*** Extracted material ***

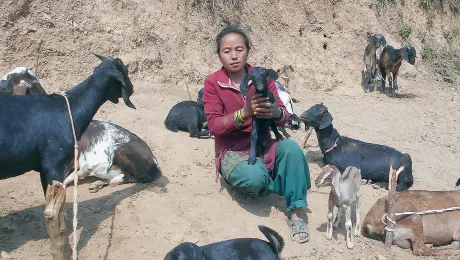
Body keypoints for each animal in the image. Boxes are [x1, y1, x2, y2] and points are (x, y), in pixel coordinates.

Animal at [0, 52, 136, 258]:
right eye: (126, 72)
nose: (133, 89)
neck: (69, 110)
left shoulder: (44, 169)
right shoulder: (54, 165)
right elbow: (56, 214)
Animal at [0, 65, 162, 193]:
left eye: (12, 80)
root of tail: (153, 160)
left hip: (120, 150)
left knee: (142, 177)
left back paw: (115, 180)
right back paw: (97, 184)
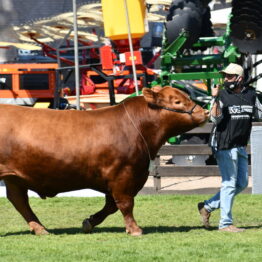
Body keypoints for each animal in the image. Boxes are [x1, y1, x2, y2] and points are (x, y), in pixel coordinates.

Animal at [0, 86, 209, 235]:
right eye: (177, 101)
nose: (205, 113)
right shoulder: (123, 174)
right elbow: (125, 203)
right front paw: (134, 229)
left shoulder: (121, 177)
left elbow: (111, 206)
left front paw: (89, 222)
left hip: (14, 178)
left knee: (19, 200)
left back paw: (41, 229)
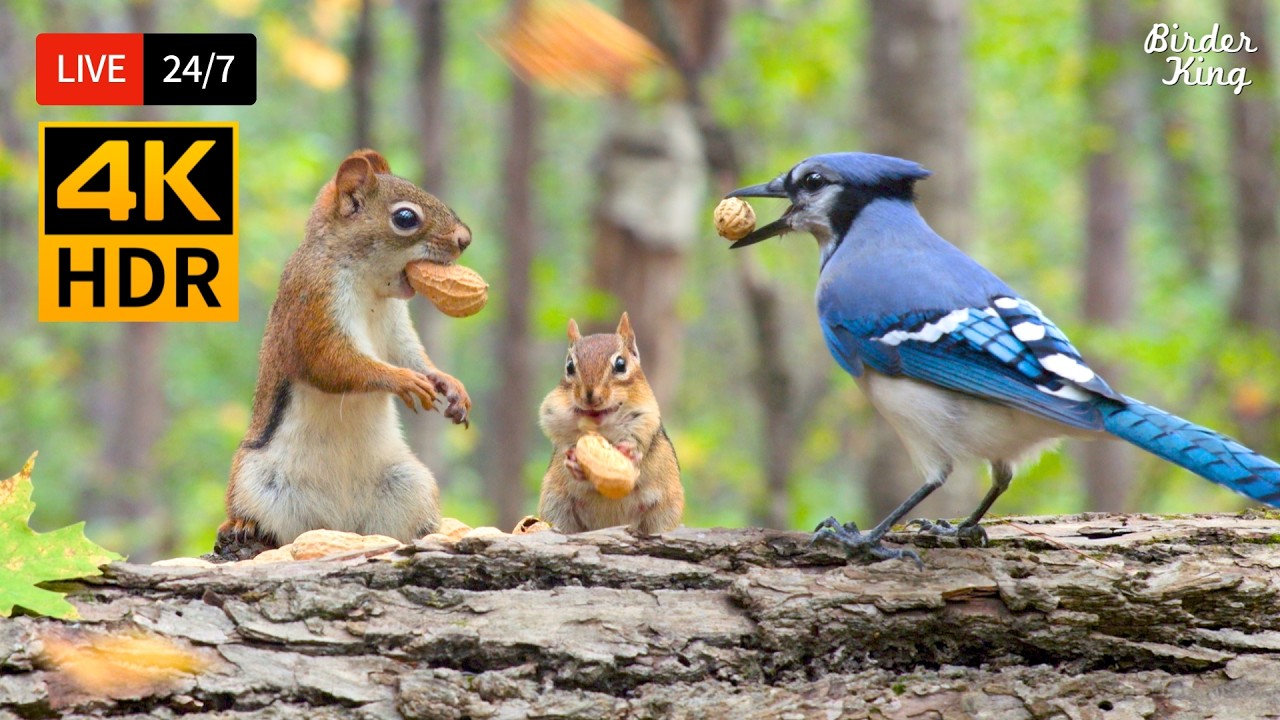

*** End of Extracted material ***

Task brief: Your task is to restate every record word for word. Omit all pictures.

Solution:
Body keypoints for each animal in the image. Boxes are [x1, y1, x2, y2] and points are (x, y), in pixel coordinates.

Animal at [0, 52, 136, 258]:
right eye: (126, 72)
nose: (133, 89)
neck: (69, 110)
left shoulder: (44, 169)
right shoulder: (54, 165)
right elbow: (56, 214)
Animal at [0, 65, 162, 193]:
left eye: (12, 80)
root of tail: (153, 160)
left hip: (120, 150)
left knee: (142, 177)
left back paw: (115, 180)
right back paw: (97, 184)
Body keypoints for each animal in the image. Boxes are [x1, y1, x2, y2] and points are (x, y), in pixel coordinates.

Animal at [0, 86, 209, 235]:
right eye: (177, 101)
nose: (205, 113)
right shoulder: (123, 174)
right elbow: (125, 203)
right front paw: (134, 229)
left shoulder: (121, 177)
left elbow: (111, 206)
left front paw: (89, 222)
left hip: (14, 178)
left knee: (19, 200)
left back paw: (41, 229)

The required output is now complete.